- [Page extract]:
#####

I found for pants, Old Navy fits the best. I heard that Kohl's kids makes a "slim" line for toddlers, but I haven't tried anything from them yet.

Carters, Gymboree (although they do make adjustable waists in their pants), and Osh Kosh run huge! I often find myself belting him when he wears anything in these brands.


----------



## sonrisaa29 (Feb 3, 2007)

My son also has this problem he's extremely thin in the waist.....THese are the brands that work best for us as long as they the elastic moveable button holes inside the pant that you can adjust

1.Gap
2. Gymboree
3. Old Navy
4. Target (but its hit or miss here)

I was just at Old Navy today and they have their toddler shorts 2 for 20 which i find to be a pretty good deal.....their shorts seem to hold up pretty well....


----------



## eepster (Sep 20, 2006)

DS is very skinny and just a little over 1. I find we do ok with Little Me and Gymboree. Carters and Oshcosh run wider. Things from the Childrens Place fit pretty well (the socks don't just fall off either, if DS is distracted and doesn't pull them off they actually stay on for a few minutes







.)

I find that overalls stay on much better than pants with elatic waist bands.

#####

- [To do]: Pick up the forum thread about clothing brands for skinny toddlers and keep writing it from its last sentence. These lines come from a different source than the thread.

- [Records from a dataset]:
#####

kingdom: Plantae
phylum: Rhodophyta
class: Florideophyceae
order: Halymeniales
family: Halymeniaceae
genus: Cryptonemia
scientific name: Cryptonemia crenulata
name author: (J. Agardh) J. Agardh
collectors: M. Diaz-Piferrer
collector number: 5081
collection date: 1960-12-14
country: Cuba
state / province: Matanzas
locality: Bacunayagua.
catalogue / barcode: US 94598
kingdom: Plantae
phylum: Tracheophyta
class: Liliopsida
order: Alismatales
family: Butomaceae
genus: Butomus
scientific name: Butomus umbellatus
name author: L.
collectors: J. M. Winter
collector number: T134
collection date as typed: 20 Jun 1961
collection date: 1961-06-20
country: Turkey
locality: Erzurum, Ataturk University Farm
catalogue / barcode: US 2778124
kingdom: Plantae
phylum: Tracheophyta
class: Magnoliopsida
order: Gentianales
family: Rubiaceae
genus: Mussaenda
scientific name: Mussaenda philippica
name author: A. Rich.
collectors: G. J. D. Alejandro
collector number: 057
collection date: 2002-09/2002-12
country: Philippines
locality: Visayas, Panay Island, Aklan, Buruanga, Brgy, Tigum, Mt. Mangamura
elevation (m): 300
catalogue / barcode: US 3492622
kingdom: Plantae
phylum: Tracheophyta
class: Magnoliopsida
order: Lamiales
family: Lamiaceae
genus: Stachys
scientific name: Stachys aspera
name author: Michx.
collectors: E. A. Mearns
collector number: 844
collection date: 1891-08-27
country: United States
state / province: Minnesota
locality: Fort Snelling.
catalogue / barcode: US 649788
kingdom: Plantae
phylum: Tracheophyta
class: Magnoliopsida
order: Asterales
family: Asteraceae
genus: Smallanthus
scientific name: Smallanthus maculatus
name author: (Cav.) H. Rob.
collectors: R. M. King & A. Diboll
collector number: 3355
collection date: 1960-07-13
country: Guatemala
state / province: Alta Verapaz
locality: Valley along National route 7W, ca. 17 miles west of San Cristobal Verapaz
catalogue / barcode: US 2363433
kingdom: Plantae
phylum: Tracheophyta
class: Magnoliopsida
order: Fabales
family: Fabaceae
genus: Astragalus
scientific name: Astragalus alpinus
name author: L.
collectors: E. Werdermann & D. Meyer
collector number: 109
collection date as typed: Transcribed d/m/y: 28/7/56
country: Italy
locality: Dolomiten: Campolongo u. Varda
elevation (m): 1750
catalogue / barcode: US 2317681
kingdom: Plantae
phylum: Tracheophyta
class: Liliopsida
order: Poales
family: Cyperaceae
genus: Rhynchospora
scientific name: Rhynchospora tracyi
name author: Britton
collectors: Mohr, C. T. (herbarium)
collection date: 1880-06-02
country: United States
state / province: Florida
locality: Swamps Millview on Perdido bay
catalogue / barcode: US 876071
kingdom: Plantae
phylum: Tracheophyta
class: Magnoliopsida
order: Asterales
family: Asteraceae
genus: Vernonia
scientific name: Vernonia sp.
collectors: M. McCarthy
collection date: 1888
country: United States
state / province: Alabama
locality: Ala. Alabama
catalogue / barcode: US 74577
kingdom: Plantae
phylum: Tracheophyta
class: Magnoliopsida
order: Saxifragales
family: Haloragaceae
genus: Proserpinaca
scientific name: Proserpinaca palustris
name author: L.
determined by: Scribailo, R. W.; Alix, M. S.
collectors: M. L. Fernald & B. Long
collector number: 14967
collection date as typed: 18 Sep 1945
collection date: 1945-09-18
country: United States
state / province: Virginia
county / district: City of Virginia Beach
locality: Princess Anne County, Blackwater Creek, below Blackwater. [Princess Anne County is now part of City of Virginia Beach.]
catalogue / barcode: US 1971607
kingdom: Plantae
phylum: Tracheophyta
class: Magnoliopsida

#####

- [Output below]:
----------



## Chryseis (Jul 28, 2006)

My daughter is 13 months old and pretty thin. Right now she's wearing 6-12 month bottoms (and some 3-6 month shorts/capris) and I've found that the only bottoms that fit her well are from Old Navy.

A close second for us has been Gymboree, some of their pants do fit her pretty well. They're a little baggy, but they don't tend to interfere with her walking.

The adjustable pants are a beautiful idea, unfortunately they're only in 12 month + clothing, not in the baby sizes. So...until my daughter hits the 12 month size, we're stuck with Old Navy. However, I am definitely going to make a trip to Kohl's this week to see if ours has any "slim" toddler clothing. That would be fantastic.


----------



## Queen Kiya (Jan 26, 2006)

Hi!

My daughter is 2 years old and she can still wear shorts for a 12 month old....and pants for 12-18 or 18-24 month old (her legs are long). I just put shirts on her big, cause it doesn't seem to matter.....and roll up the sleeves if I need to.

Anyway, a lot of friends and relatives give us clothing as a gift and it often does not fit our daughter in the waist (22lbs). What I have done, so that we can enjoy this beautiful clothing before her legs get too long for them, is take a needle and thread and hand sew them in slightly in the waist...usually on both sides at first. As she grows, I am able to carefully snip the sewing on one side, or both if necessary. If you sew along the seams at hte side of hte pants (fold over, sew at the seam) then you don't notice the little sew job---and if your child wears long shirts you probably wouldn't see it anyway.

Well, other than that---my mother has been able to buy a lot of pants from Carters, which have been tiny in the waist and we've not had to sew them in any way. With Old Navy, I have had to sew a few...I think it all depends on the style of clothing, too.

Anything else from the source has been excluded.